The minimum wage schemes come up against the facts of life of capitalism. The capitalists are in business to make profit; from the capitalist standpoint the only productive worker is one who brings profit to his employer. If the capitalists cannot make profit by employing workers, they do not employ them. While many companies can adjust themselves to paying wages negotiated with the unions and still make a profit, there are others who can stay in business only if they can get workers at very low pay. If compelled to pay more, they fold up..
This situation was dealt with in 1973 in a report by the Prices and Incomes Board, who said that the enforcement of higher rates in certain low pay fields “results in unemployment among low paid workers whom employers no longer consider worth employing at the higher rates”. Some advocates of minimum rates show a remarkable blindness to the realities of capitalism. Where it is a question of the criminal law they know, from the millions of crimes every year, that the enactment of laws against bank robberies, burglaries and so on, does not mean that those crimes do not happen. Where it concerns statutory minimum wages they think it is different, but it is not. The Low Pay Unit reported in 1976 about the Wages Council industries: “In 1974, the last year for which figures are available, 13.4 per cent of employers checked as a matter of routine, were paying below the legal minimum compared with 7.9 per cent four years before”. In 1983 the Unit reported: “Last year 35.1 per cent of employers inspected were paying below the minimum compared with 31.5 per cent the year before”.

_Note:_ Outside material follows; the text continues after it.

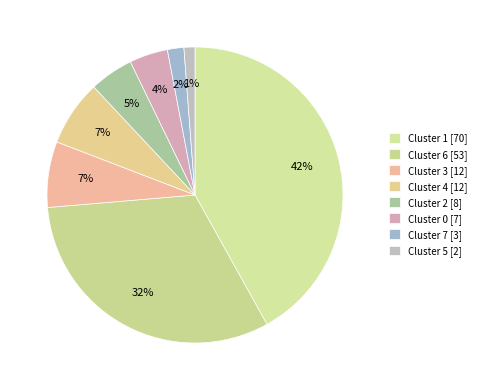

To the nearest percent, what is the combined percentage of Cluster 2 [8] and Cluster 1 [70]?

47%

What happens, particularly at times of heavy unemployment, is that workers receiving less than the legal minimum prefer to keep their jobs rather than report the underpayment. In the depression years of the Thirties the National Congress of the Agricultural Workers Union said that more than half the farm workers were being paid less than the legal minimum wage and cases were known of agricultural workers who, having received illegally withheld pay after an inspector had intervened, gave the money back to the farmer in order to keep their jobs.
Realising that the levels of minimum wages they wanted to enforce would result in workers losing their jobs, some advocates of statutory minimum wages have proposed to get over the difficulty by the government subsidising the industries concerned. This was in fact done under the Corn Production Act 1917. The Act guaranteed prices to farmers for their produce and introduced minimum rates for farm workers in order to meet the shortage of food caused by the German submarine attacks on shipping. The farmers did very well out of it, but farm workers’ wages failed even to keep up with the increased cost of living. When the war-time emergency was over the Act was scrapped. Farming is heavily subsidised now and farm workers have statutory minimum wages, but it has not prevented farm workers being among the Labour Party’s 6 million low paid.
All the schemes in three quarters of a century to solve the problem of “low pay” have failed, and further schemes promise no greater success. The Socialist Party of Great Britain was right in the first place in holding that this and the other problems of capitalism will not be solved while capitalism continues.